I have been using some idle cycles every now and then to try to think about a nice method to update the navmesh without requiring to completely rasterize and rebuild a tile from scratch. This would be useful for obstacles, which may break and may be pushed around and usually only contribute blocking areas into the navmesh.
Cookie Cutter Obstacles
One method to do that is to punch holes in the navmesh using CSG. Some path finding middleware support that and some games shipped using it. So it definitely works, but I don't like the method.
Firstly, you have to work around the floating point accuracy, which is paramount pain. Secondly, it usually is too accurate, which means that you get some small polygons all over the place. Thirdly, it does not scale well when you have multiple overlapping obstacles. So it is an option, but very very low on my list of things to try.
Another option would be to use local grid and rasterize all the temporary obstacles into it and then use another simple pathfinder to find around the way.
The good thing about this method is that overlapping obstacles is not a performance issue anymore. Because grids often have lower resolution than actual world geometry, they tend to simplify the obstacle area too, so it solves the small triangle problem too.
The down side is that you have second representation of your world. The problem it creates is that what to do when the path is blocked? There is no way to reliably pass that data back to the navmesh and replan the path, as it would require to change the layout of the mesh. Simply blocking certain polygons temporarily does not fix it.
Recreate Piece of a Navmesh
Currently the way I prefer to handle dynamic obstacles is to recreate the tiles where an obstacle has changed. Tiling helps to limit the amount of work that needs to be done. While it works well in practice it is overkill for many situations, including the temporary obstacle case.
That has lead me to thinking that how much of the work that goes into rebuilding a tile could be cached?
In practice the answer is that at minimum you need to have the data that is stored in Recast compact heightfield to rebuild a tile and have the benefits of the grid. At the compact heightfield level each obstacle could be rasterized in the heightfield as specific area type and then the rest of the Recast pipeline would be run to obtain the final mesh for a tile.

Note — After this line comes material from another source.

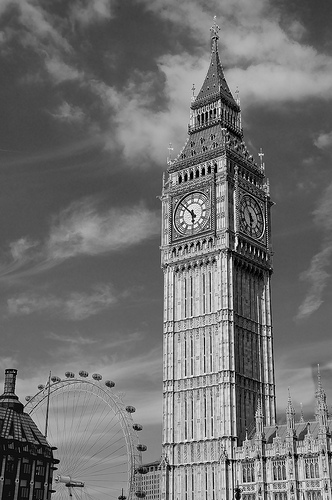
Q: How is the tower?
A: Has a clock on each side.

There are some shortcuts that can be taken to make the rest of the Recast process quite a bit faster than usually. One optimization is to use monotone region building function. Another one is to use more loose parameters for detail mesh calculation. For small tiles, this can halve the build time which is spent after rasterization.
In practice it means, that if we could start from compact heighfield, we could rebuild a tile on 1 ms instead of 10 ms. And by using the simpler methods the work can by split into similar sized chunks so it is possible to handle the building over several frames.
But compact heightfield can be a lot of data which makes the idea impractical. Only if we could compress it...
Compressing 2.5D Heightfield Data
By inspecting the data stored in the compact heightfield, we can see that the data per span does not vary very much between neighbours. Also it happens to be stored in a way that helps usual compression algorithms to pack it well too.
The 2.5D heighfields in Recast are stored as columns stacked on top of each other. If there are multiple voxels on top of each other, they are stored as single span. This is often called run length encoding (RLE).
The spans in compact heightfield are stored in one flat array. In addition to that there is a grid of cells at XZ-plane, which stores index and span count for that column. So when you need to find all the spans at certain location, you first lookup the index to the large span array from the cell and loop through all the spans that belong to the column.
The layout is also awesome to store links to neighbours, you only need to store a small sub-index, which added to the index found from the neighbour cell to finally find the actualy span.
Because of the memory layout, all the parameters of spans can be easily stored in one contiguous array, which is good for compression since neighbour parameters are often the same. In practice only the span y and area type are needed to rebuild compact heightfield.
For the base grid, it is only necessary to store the span count per grid cell. The index can be recalculated by accumulating the counts.
The above picture shows 2.5D heightfield of size 208 x 503. The resulting compact heightfield data that is required by Recast to build the navmesh is 1662 kB.
When the data is stripped down to the minimum as explained above, the amount of data is 508 kB. Since the data is so similar it is only 29 kB after being compressed with zip! The height data should compress even better if delta encoding is added.
Using compressed compact heightfield could potentially be interesting solution to handle temporary obstacles. For small tiles, the rasterization can often take up to 90% of the total time required to build one tile worth of navmesh. The method would require extra data to be stored per tile, but the data should be manageable since it can be compressed by about 1:50.